Transcribed page text:
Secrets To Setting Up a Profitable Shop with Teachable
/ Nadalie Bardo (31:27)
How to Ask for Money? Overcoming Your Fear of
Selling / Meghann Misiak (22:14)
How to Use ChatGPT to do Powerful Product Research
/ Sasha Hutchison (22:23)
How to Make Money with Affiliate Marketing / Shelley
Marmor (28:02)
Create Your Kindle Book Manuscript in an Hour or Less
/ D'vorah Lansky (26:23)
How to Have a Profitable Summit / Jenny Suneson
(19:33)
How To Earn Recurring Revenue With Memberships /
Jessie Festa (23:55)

GOAL OF THE EXERCISE: Output every line of the data above, reproducing each one character for character.

YOUR RESPONSE:
Secrets To Setting Up a Profitable Shop with Teachable
/ Nadalie Bardo (31:27)
How to Ask for Money? Overcoming Your Fear of
Selling / Meghann Misiak (22:14)
How to Use ChatGPT to do Powerful Product Research
/ Sasha Hutchison (22:23)
How to Make Money with Affiliate Marketing / Shelley
Marmor (28:02)
Create Your Kindle Book Manuscript in an Hour or Less
/ D'vorah Lansky (26:23)
How to Have a Profitable Summit / Jenny Suneson
(19:33)
How To Earn Recurring Revenue With Memberships /
Jessie Festa (23:55)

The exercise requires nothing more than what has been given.